Macworld on the Mac of the Future

Macworld has published an interesting series of stories on the future of the Mac. Anand Lal Shimpi (of Anandtech fame) writes about the Mac of the future: the CPU. One aspect I found interesting was Apple’s desire for powerful Graphical Processing Units (GPUs), which they are using not just for games and 3D graphics, but for more powerful general purpose computing:

At the same time, Apple has seen the need to use powerful GPUs in its computers. You can’t buy a Mac today that doesn’t have a robust GPU of some sort. Even the 15- and 17-inch MacBook Pros pair their integrated graphics with an Nvidia GPU, just in case you need it. Thanks to the OpenCL spec, such GPUs can be used for more than just real-time graphics rendering, taking on general computing tasks as well.

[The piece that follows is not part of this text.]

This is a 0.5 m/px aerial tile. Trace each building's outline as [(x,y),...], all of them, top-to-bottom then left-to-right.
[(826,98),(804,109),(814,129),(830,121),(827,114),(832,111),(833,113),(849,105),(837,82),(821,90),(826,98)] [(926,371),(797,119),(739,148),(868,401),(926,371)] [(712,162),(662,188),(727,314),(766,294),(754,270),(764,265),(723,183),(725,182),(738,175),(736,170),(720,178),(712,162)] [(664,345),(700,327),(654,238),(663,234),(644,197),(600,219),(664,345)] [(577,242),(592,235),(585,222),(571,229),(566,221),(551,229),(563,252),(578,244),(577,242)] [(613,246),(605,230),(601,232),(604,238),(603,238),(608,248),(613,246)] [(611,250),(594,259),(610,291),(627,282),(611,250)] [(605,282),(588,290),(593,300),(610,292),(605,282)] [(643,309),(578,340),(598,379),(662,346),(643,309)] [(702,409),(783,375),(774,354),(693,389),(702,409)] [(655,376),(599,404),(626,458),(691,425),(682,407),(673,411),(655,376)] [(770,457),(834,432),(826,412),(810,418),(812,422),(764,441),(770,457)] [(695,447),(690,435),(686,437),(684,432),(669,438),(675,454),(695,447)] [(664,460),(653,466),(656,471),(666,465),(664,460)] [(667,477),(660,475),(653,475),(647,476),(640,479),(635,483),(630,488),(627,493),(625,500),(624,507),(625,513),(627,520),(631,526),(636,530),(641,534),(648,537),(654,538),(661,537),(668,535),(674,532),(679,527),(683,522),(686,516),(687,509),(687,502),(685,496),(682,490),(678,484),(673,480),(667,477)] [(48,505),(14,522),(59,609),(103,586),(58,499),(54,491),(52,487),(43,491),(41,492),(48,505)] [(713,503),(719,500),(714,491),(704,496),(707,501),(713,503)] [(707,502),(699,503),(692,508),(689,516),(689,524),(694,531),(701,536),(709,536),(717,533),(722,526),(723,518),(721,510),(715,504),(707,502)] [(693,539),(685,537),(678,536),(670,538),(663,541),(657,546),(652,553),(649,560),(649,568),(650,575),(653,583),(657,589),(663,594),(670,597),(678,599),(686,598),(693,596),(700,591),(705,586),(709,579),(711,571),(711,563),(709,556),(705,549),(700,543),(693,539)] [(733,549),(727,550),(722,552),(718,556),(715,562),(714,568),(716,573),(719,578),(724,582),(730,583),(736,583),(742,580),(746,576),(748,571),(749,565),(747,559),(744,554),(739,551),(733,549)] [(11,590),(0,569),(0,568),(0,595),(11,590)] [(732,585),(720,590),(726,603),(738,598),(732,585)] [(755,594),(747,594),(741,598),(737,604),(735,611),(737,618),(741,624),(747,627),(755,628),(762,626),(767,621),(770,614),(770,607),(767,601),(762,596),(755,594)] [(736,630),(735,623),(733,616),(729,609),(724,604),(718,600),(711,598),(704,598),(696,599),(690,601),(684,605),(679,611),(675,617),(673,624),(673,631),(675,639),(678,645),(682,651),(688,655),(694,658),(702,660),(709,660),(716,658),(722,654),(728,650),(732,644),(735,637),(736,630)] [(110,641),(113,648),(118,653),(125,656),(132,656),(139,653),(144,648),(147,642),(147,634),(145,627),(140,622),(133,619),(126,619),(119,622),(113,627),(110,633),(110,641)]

So you have a company that seems no longer to care as much as it once did about Intel’s CPUs, but that increasingly cares a lot about GPUs. While I can’t imagine Apple dropping Intel altogether, these two factors make me wonder whether Apple will at least consider using CPUs from AMD in the next two years.

The GPU is the Graphical Processing Unit. They can be discrete, standalone chips (e.g. a Radeon in a current iMac), or integrated with the CPU (like Intel GMA graphics in, say, my older Macbook). Generally, the GPU is only used in 3D games and for some acceleration of perhaps videos playback.  But OpenCL is Apple’s effort to harness the power that goes into the modern graphics chip for general purpose computing.

In other interesting posts on the future of the Mac, John Siracusa writes about the future of MacOS X itself. John Gruber, of Daring Fireball (and with perhaps an odd portrait photo) addresses the issue of iOS overshadowing and replacing OS X. There’s a nice introduction and overview article to all of these posts, including others not mentioned directly here.